Desde la muerte de su marido Dominga asumió la responsabilidad de proteger la casa de los tucumanos. Pero no estaba sola. El matrimonio, muy a la usanza de la época, había reemplazado los hijos naturales que no llegaron por varios de crianza. Entre ellos estaban las hermanas Herrera, arribadas a la capital desde Yánima: Antonia, Angélica, Segunda y Filomena. Angélica, casada con Remo Bellagamba, fue la mamá de Marta.
“Mi abuela me envolvía en una manta para llevarme temprano a misa en Santa Domingo. Salíamos por el portón de la 9 de Julio, cruzando la cancha de básquet que había ahí. ¿Sabe? A esa manta todavía la tengo”, cuenta Marta. Ella está en plena mudanza y a caballo del trajín van apareciendo papeles, fotos y objetos, como una medalla que acredita la visita del presidente Roque Sáenz Peña a la Casa Histórica. Pero, por sobre todo, los que vuelven son los recuerdos.
“A ver... Eran tres habitaciones, un antebaño con pileta de lavar y el baño. Al final de la galería, con su hermosa Santa Rita, estaba la cocina. El jardín con el aljibe... Hasta plantaron unas diamelas porque a mí me gustaban. Sí, así era la casa. Me acuerdo de ese comedor en el que mi abuela preparaba las recepciones para las autoridades y los invitados. Siempre con una copita de licor acompañando el café”, cuenta Marta, a quien le tocó ser protagonista en más de una ocasión. “A Evita la tuve al lado -revela-, paradas en la vereda de la Casa. Y cuando vino el presidente Pedro Ramírez me tocó recibirlo y entregarle un ramo de flores. Después me mandó una tarjeta de agradecimiento, escrita de puño y letra”.
Marta también lleva grabada esa calle Congreso de los años 30 y 40, que era a fin de cuentas una cuadra más de la ciudad.

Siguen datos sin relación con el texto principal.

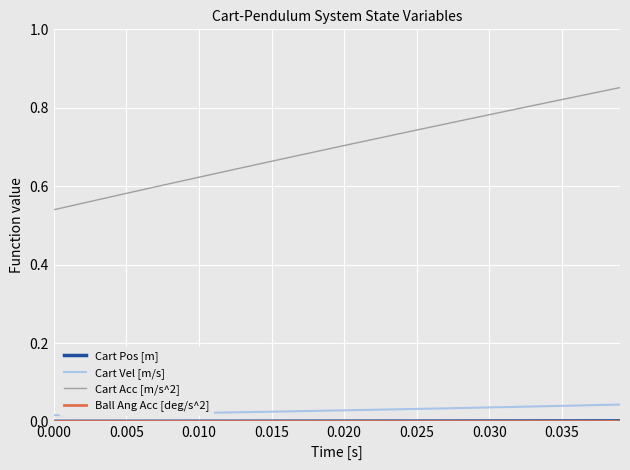

Which series has the largest total across all categories?

Cart Acc [m/s^2]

Allí vivían los Padilla y los Iramain, funcionaban las tiendas San Roque y La Victoria, la farmacia del matrimonio Pérez, la óptica de Luis Kratzov, otra tienda que vendía vestidos y sombreros. Circulaban más coches de plaza que automóviles. Tucumán se desperezaba buscando la modernidad mientras, puertas adentro, la Casa Histórica parecía suspendida en un tiempo propio e impenetrable.
Doña Dominga falleció el 11 de febrero de 1948. LA GACETA la despidió con un obituario a la altura de sus 42 años de servicio en la Casa Histórica. “En plena juventud se hizo cargo de esa delicada función”, advertía el diario, y la calificaba de “virtuosa dama”. Marta lloró a esa abuela que, de tanto mimarla, le proporcionó la más feliz de los infancias.

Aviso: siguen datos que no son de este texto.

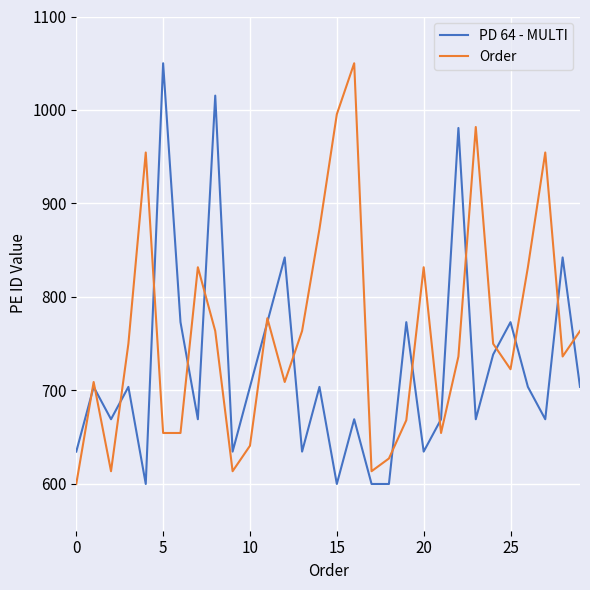

Which series has the largest total across all categories?

Order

Como suele suceder en estos casos la tradición familiar jugó a favor. Por eso la custodia de la Casa Histórica pasó a Antonia Herrera -tía de Marta- y a su marido, Alfonso Zóttola. Y allí se quedaron, hasta jubilarse a fines de los 70. Los años transcurrían y en 1952 Marta se casó con Bonifacio Escudero. Se abría para ella otro mundo: la condición de esposa, de madre, de profesional en la docencia.
Era otra etapa, pero con una dinámica conocida. Porque ya no era Marta la que jugaba en salones y jardines, sino sus hijos e hijas. Para María Angélica Escudero, una de ellas, decir Casa Histórica era como decir “la casa de mis tíos”. “Nos quedábamos a dormir y había que levantarse temprano porque mi tío tenía que abrir para recibir a los visitantes. A veces me río cuando vienen a contarme sobre la Casa -sostiene María Angélica-. ¿Sabe qué les respondo? Que yo soy parte de la historia”.
Marta la mira y sonríe. Cuenta que hace un tiempo volvió a la Casa Histórica para entregar algunos documentos que había encontrado. Habrá que ver cuál es el destino que le dará al material que va emergiendo durante la mudanza. De todos modos, lo esencial de su historia no es una pieza de museo. Marta y la Casa Histórica forman una pareja cimentada en ese sentimiento mágico e intangible llamado amor.